I was fortunate to be able to team up with Leonard Sweet in four of my five seminar sessions. Leonard has written more full-length books than I have blog posts! Prolific doesn’t come close to capturing the breadth and scope of his amazing work product. A United Methodist by religious “tribe,” to use his word, Leonard likes to talk about the necessity for change in order to insure the maintenance of life.
After being with this really bright group of caring people, I have decided that most churches don’t have a clue about how to respond to poverty or to the people caught in its ever-widening web. While filled with well-intentioned, middleclass folks, the church is paralyzed in the face of America’s most embarrassing, yet undeniable reality.
What can be done?
First, communities of faith must “reframe” their understanding of their purpose in the world. If we are to take the documents of the Christian faith seriously, then it is clear the church must care about and devote itself to the issues of poverty and injustice. Worship needs to be redefined to include consistent and determined efforts to work for and among the poor. These efforts, if biblical, will progress beyond charity toward the establishment of systemic fairness both in their own systems, as well as in the larger world of public policy.
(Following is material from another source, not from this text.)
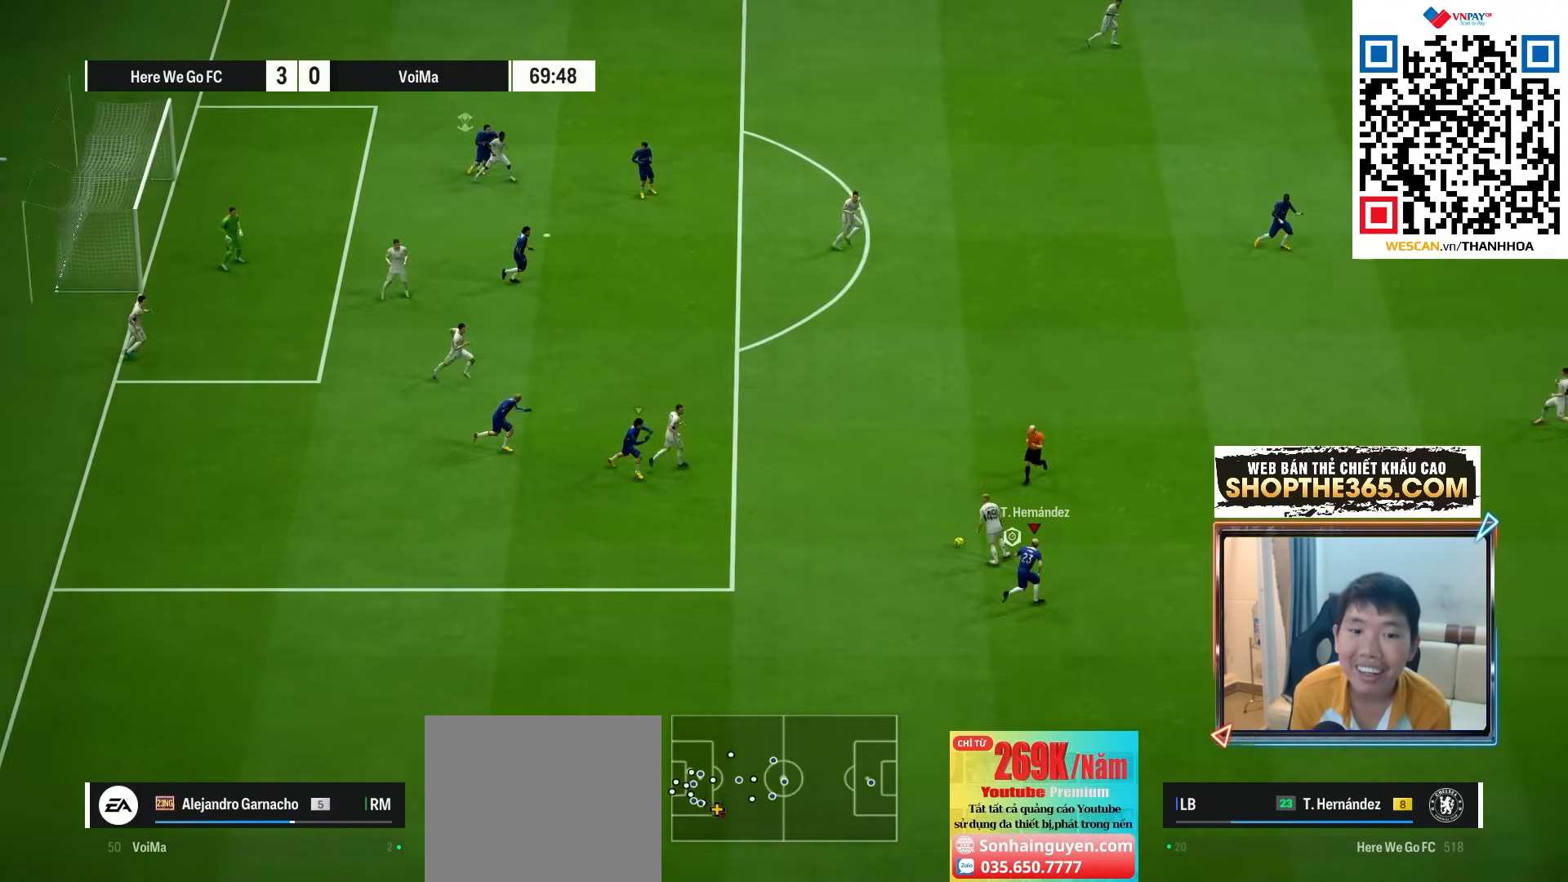
{"buttons": ["SQUARE", "R1"], "left_stick": "up", "right_stick": "center", "events": [[100, "left_stick", "up"], [383, "SQUARE", "down"]]}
Second, people of faith need to be challenged to dream bigger dreams. Nothing but will and organizational priorities stop local churches from engaging the need for more fit and affordable workforce housing in cities like Dallas. Only a narrowness of vision prevents our churches from getting busy addressing the real and pressing needs of thousands of our fellow citizens. Many churches control the property and have the wherewithal to act for the poor. All that is missing is a compelling vision and leadership to point the way.
For several years now we have been asking churches to consider setting aside just half a tithe from every capital improvement building campaign to be deposited in a renewable community development loan fund that could be utilized by competent community development corporations for pre-development funds to bring new housing to depressed and rebounding communities. Business people in the churches where we have “floated” the idea tend to really “lean into” such notions. But church leaders never seem to get the point. Maybe we need to try harder!
Third, churches need to “get outside themselves” for the good of the community. Far too many churches need to undergo a hard-nosed, evaluative audit about how resources are utilized. Churches that take a fair look will find that they exist largely to care for their own members. Resources set aside for work and activity outside the church’s own interests usually are motivated in part by a desire to provide members “meaningful volunteer opportunities." Such concerns are not the work of establishing justice.
My conference time was not a waste. I came home feeling renewed about the possibilities of working with thoughtful church leaders to make a difference in communities across the country.
Time will tell if my new found hope is naïve.